Wednesday, December 30, 2009

Going, Going, Gone...(Goodbye 2009)

The year 2009 was such a bliss in the making in terms of my prayer life and yet, it made it clear to me that life is just a bubble that puffs and then it's gone and never to come back.

Burdens came and I found myself on not-so-early-mornings over cups of hot tea praying to the Almighty God. These quiet moments are the ones I really cherished. These are the moments when I beckon the powers of heaven to strengthen me and then I fly and experience God's awesome wonders through His word, the Bible. Most of my prayers were answered. By the way, the requests I made were seemingly great tasks to accomplish but had proved just tiny specs of dusts for God to do.

Three people whom I know died this year. One was a woman in her late 60's, another was a dear pastor friend who was in his late 50's and the last one, a woman in her early 50's. The first two died suddenly without clues and the last one died after a long battle of breast cancer. These people were people whom I know have trusted Christ for their salvation. It reminded me of the verse that precious in the sight of the Lord is the death of His saints. (Psalms 116:15)

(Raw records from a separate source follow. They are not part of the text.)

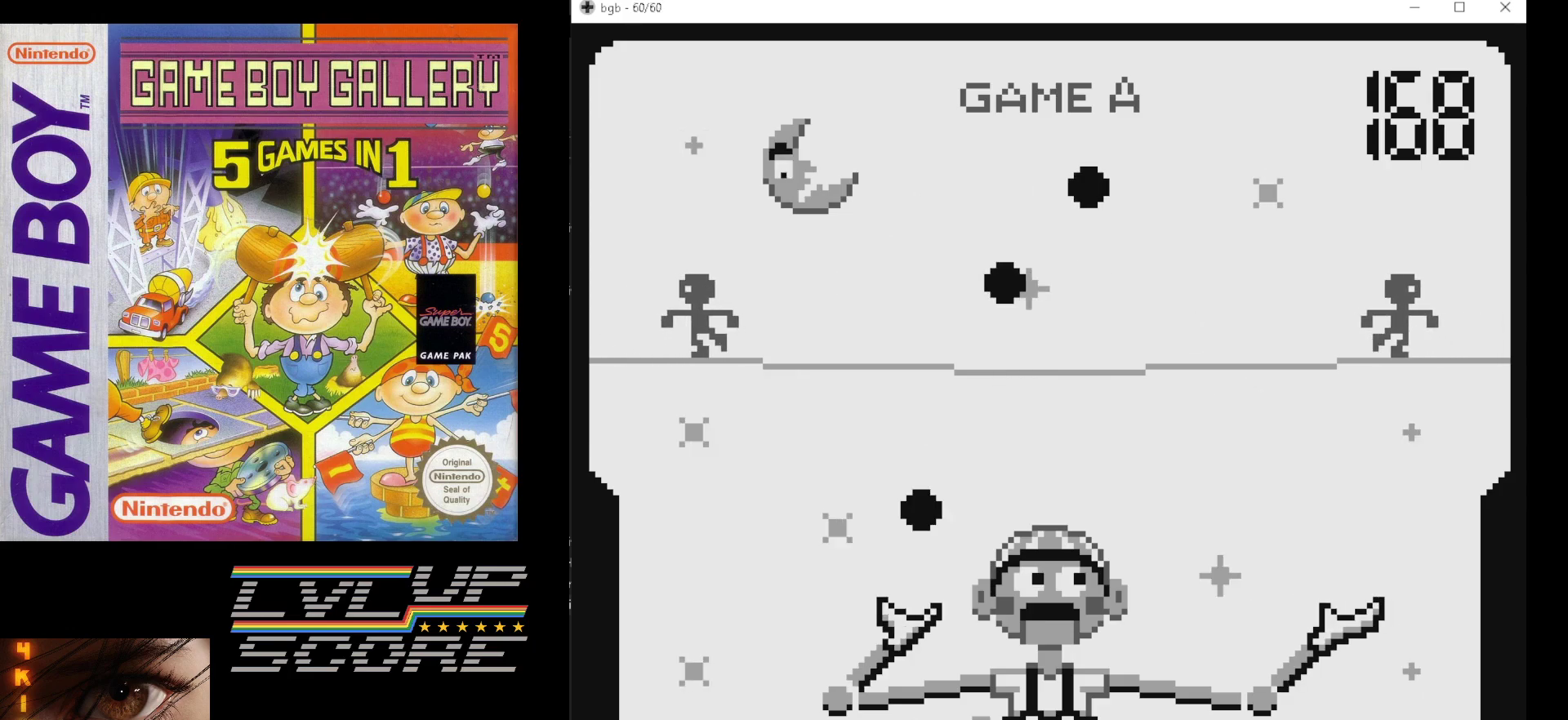
{"buttons": [], "events": [[67, "DPAD_LEFT", "up"]]}
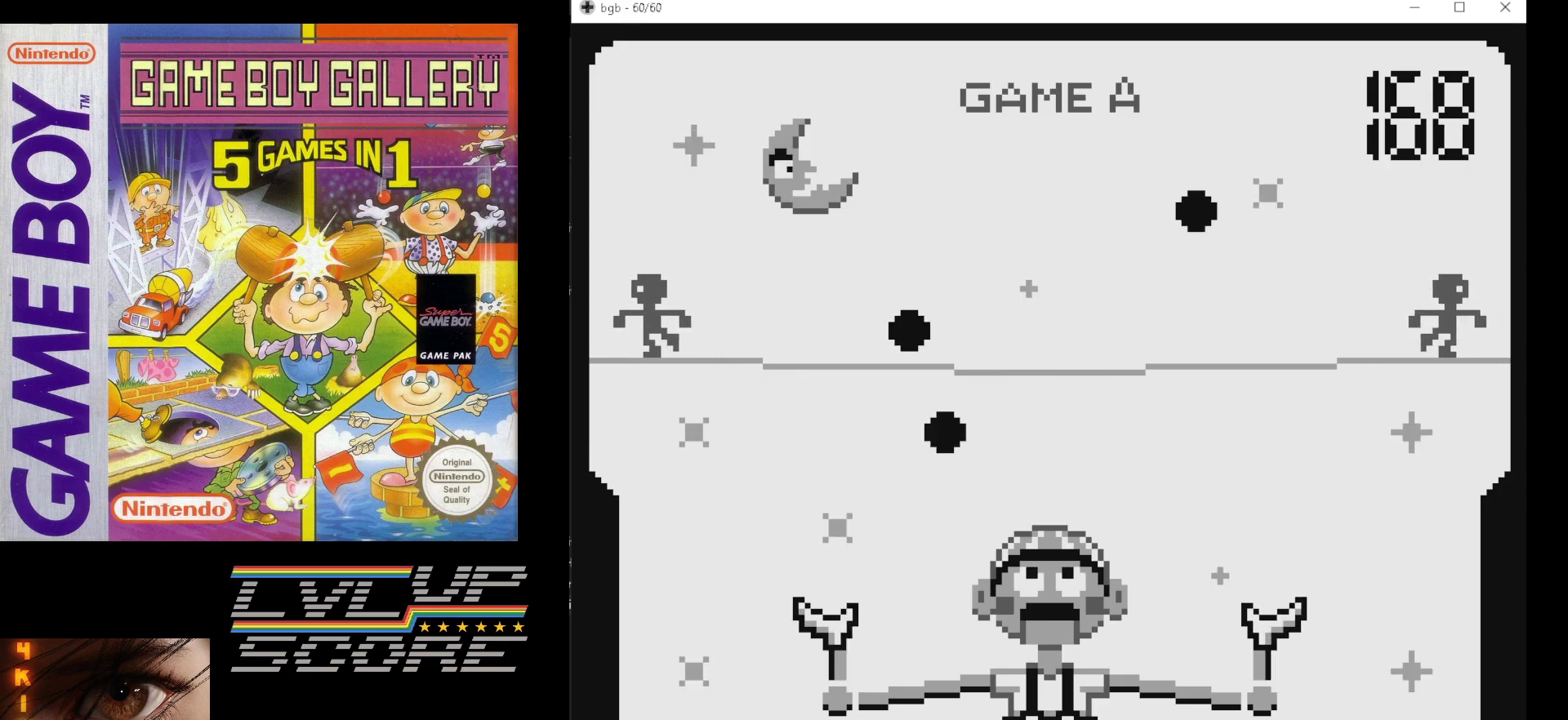
{"buttons": [], "events": []}
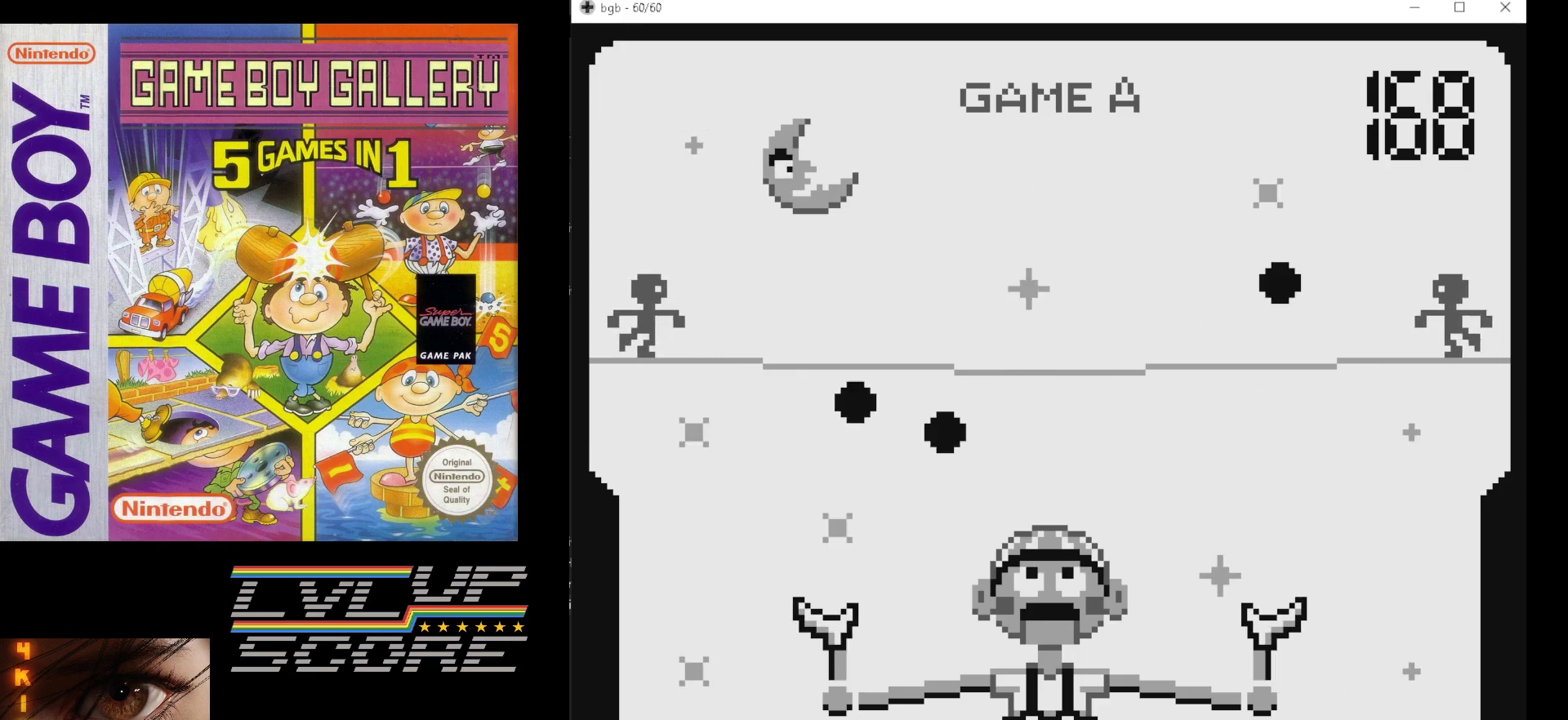
{"buttons": ["DPAD_LEFT"], "events": [[483, "DPAD_LEFT", "down"]]}
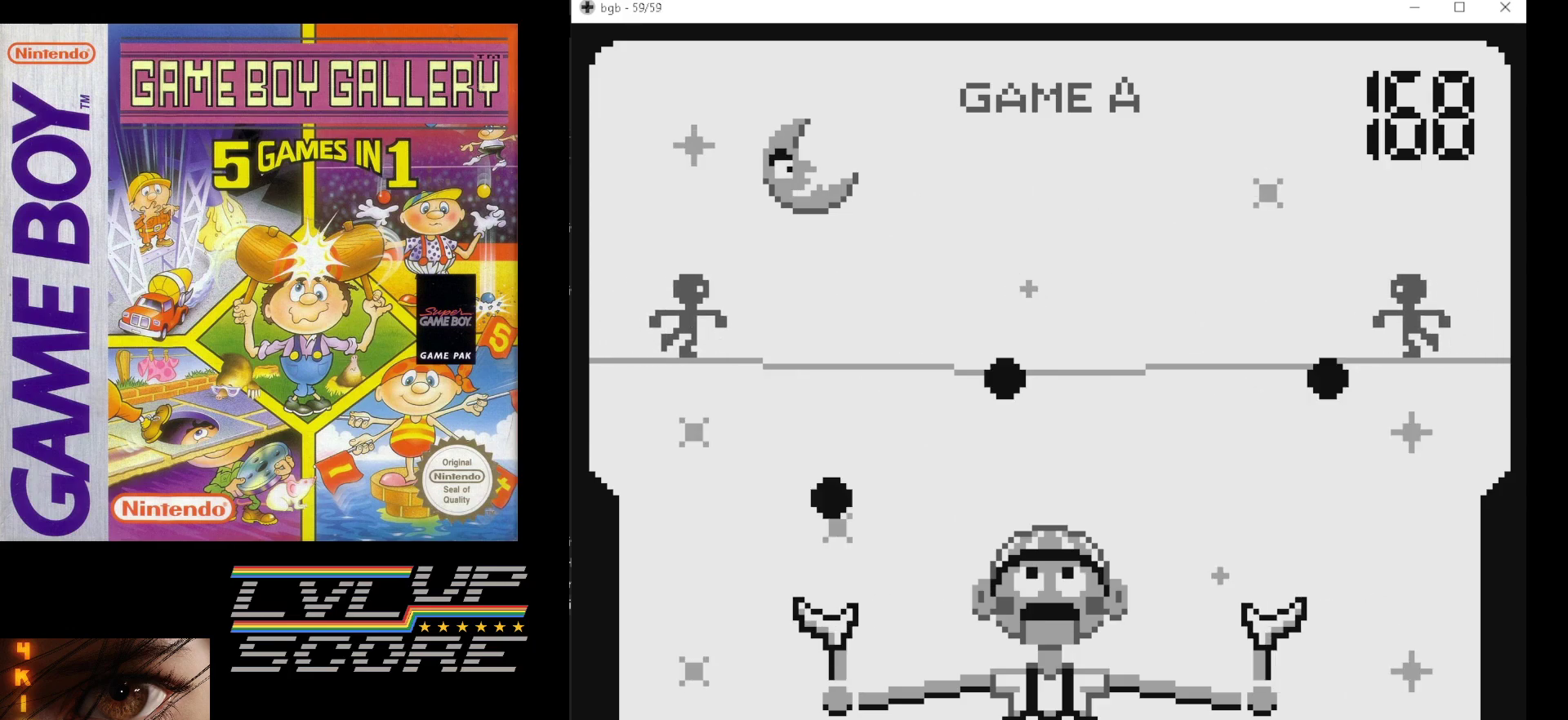
{"buttons": [], "events": [[83, "DPAD_LEFT", "up"], [350, "DPAD_RIGHT", "down"], [433, "DPAD_RIGHT", "up"]]}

The last death was particularly sad because this lady was a woman who tried to cheer us and was all smiles in church even when in her last few days suffering tremendous pain behind morphines. One of the last times I talked with her she said she still wanted to see Herst Castle in California. I told her it was beautiful there on top of a hill. The last Sunday I saw her she was struggling to walk with her metal walker after church getting on a van. I never thought that would be the last time I will see her alive. We smiled and I waved goodbye. She smiled as she pulled herself to walk. That was it. Well, she did not have to go to Herst Castle because heaven is such a beautiful place that no one has ever imagined.

Sometimes, thoughts of regrets flood my mind. "If only I did this, or I should have done this." That's when I feel I want to go back to my quiet moments and let the wings of prayers lift me up. I am limited to this time in this frail body in this corrupted world but one day, I will be going,... going, and then will fly to the uttermost into the hands of the Savior who once died for me and live with Him forever in bliss.

But today, I will my life fully and will keep that one decision to be in the center of God's will. I will try to live my life with one solid goal-- to please my Master. May God help me. Happy New year.